Transport & logistics · deadlines

The Data Act for transport and logistics: who can access your connected data, and on what terms

The Data Act (Regulation (EU) 2023/2854) has applied since 12 September 2025 and concerns data, not AI. It gives the user of a connected product the right to access the data the product generates and to direct the data holder to share it with a third party of their choice (Articles 3 and 5); where a data holder is obliged to make data available it must do so on fair, reasonable and non-discriminatory (FRAND) terms (Article 8); unilaterally imposed unfair data terms between businesses are not binding (Article 13); and providers of data-processing (cloud) services must remove obstacles to switching, with switching charges withdrawn entirely from 12 January 2027 (Articles 23 and 29). Which of these duties falls on a given organisation depends on the role it plays — user, data holder, data recipient or data-processing provider — in each data flow, and several obligations take effect on later dates.

What the Data Act regulates — and what it does not

The Data Act lays down harmonised rules on fair access to and use of data (Article 1). It is not AI regulation: its subject is the data generated by connected products and related services — who may access it, on what terms it may be shared, and how customers move between data-processing services. That scope reaches deep into transport and logistics, because the equipment the sector runs on — trucks with telematics and on-board units, reefers and other sensor-fitted assets, and connected terminal and warehouse systems — will typically qualify as the 'connected products' and 'related services' the Act addresses. The baseline it sets is a reversal of the old default: the data such products generate is, in principle, accessible to the user rather than held exclusively by the manufacturer or service provider.

Access to connected-product data, and sharing it onward (Articles 3 and 5)

Chapter II attaches the data to the user of the connected product. Article 3(1) requires connected products to be designed and manufactured — and related services to be designed and provided — so that the product and related-service data are, by default, easily, securely, free of charge and in a comprehensive, structured, commonly used and machine-readable format, and, where technically feasible, directly accessible to the user.

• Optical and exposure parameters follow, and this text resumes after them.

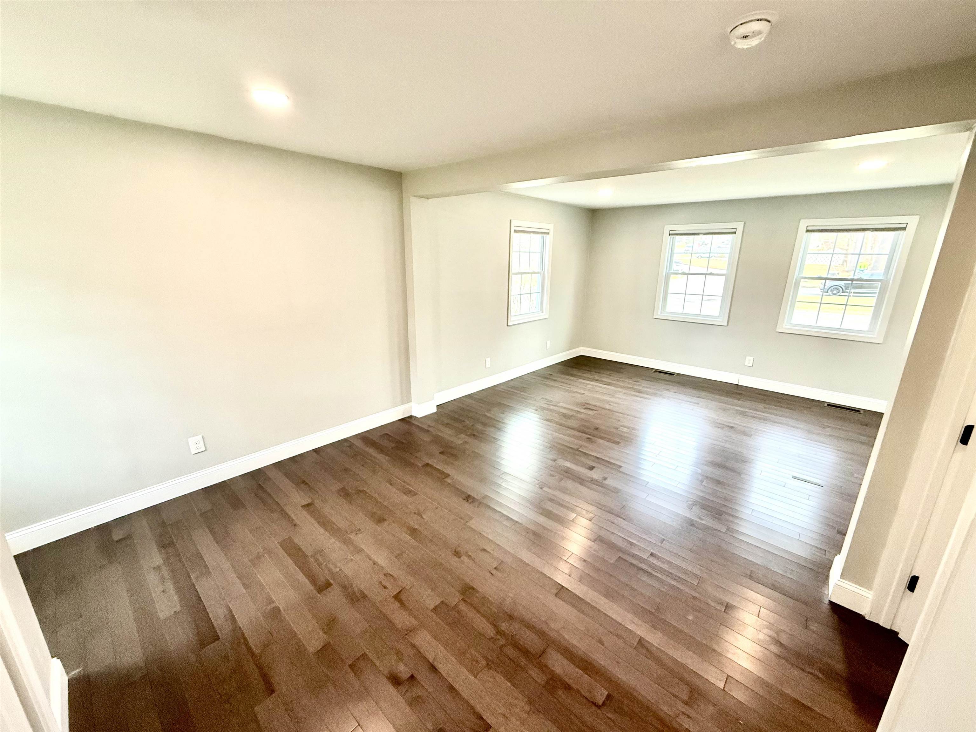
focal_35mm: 14
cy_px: 366
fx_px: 395
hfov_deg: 102.1
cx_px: 488
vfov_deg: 85.7
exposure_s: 1/120
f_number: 2.2
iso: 320
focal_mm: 2.22
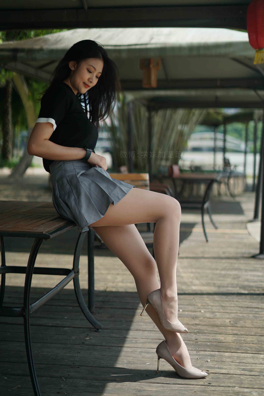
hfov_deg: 27.0
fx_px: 549
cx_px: 132
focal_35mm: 50
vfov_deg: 39.6
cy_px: 198
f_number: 1.8
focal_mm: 50
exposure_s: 1/5000
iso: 200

Article 5 goes a step further: on the user's request, the data holder must make that data available to a third party of the user's choice, without undue delay, at the same quality available to the data holder, free of charge to the user and in the same machine-readable format — and, where relevant and technically feasible, continuously and in real time. For a carrier or shipper this means vehicle and machine data need no longer sit exclusively with the OEM or supplier; equally, whoever holds such data carries the corresponding duty to make it accessible.

The terms of business-to-business sharing: FRAND and unfair terms (Articles 8 and 13)

The Act regulates the terms of sharing, not only the fact of it. Where a data holder is obliged to make data available to a data recipient — including at a user's direction under Article 5, or under other Union or national law — Article 8 requires the arrangements to be agreed on fair, reasonable and non-discriminatory (FRAND) terms and in a transparent manner. Separately, Article 13 provides that a contractual term on data access and use, or on liability and remedies for the breach or termination of data-related obligations, that one enterprise has unilaterally imposed on another is not binding on that other enterprise if it is unfair. Both provisions target the familiar chain pattern in which a single party controls both the data and the standard, and they point to a concrete exposure: existing data, supply and platform contracts are the most likely place to find terms that no longer hold.

Switching between cloud services (Chapter VI)

For logistics IT — transport and warehouse management systems, port community systems and data-sharing platforms — Chapter VI takes aim at vendor lock-in. Under Article 23, providers of data-processing services must remove obstacles to effective switching so a customer can move to another provider of the same service type, to on-premises ICT infrastructure, or run several providers in parallel. The cost side follows a fixed schedule under Article 29: only reduced, cost-based switching charges are permitted between 11 January 2024 and 12 January 2027, after which no switching charges may be imposed at all. For a compliance owner this narrows lock-in and widens the room to negotiate when selecting or replacing a supplier.

Timeline: what applies now, and what applies later (Article 50)

The core of the Regulation has applied since 12 September 2025; it entered into force on the twentieth day after publication in the Official Journal, on 11 January 2024. Application is deliberately staggered. The Article 3(1) design obligation applies only to connected products and related services placed on the market after 12 September 2026, so it bites on newly designed equipment rather than the existing fleet. The unfair-terms rules in Chapter IV apply to contracts concluded after 12 September 2025 and reach contracts concluded on or before that date from 12 September 2027, where those contracts are of indefinite duration or run for at least ten years from 11 January 2024. The direction of travel is fixed and already in force: connected-product data is accessible and shareable by default, and the sharing terms and switching rules tighten on a published schedule.

What to do

Compile a connected-data inventory before you field your first request: for every connected product and related service you use or hold — vehicles, reefers, terminal and warehouse equipment and the platforms behind them — record what data it generates, who currently holds it, who is entitled to access it, and whether the governing contracts meet the FRAND and unfair-terms tests. Whether any given duty applies still depends on your role in each data flow, but without that map you cannot honour an access or sharing request, or identify the contract terms most likely to be non-compliant.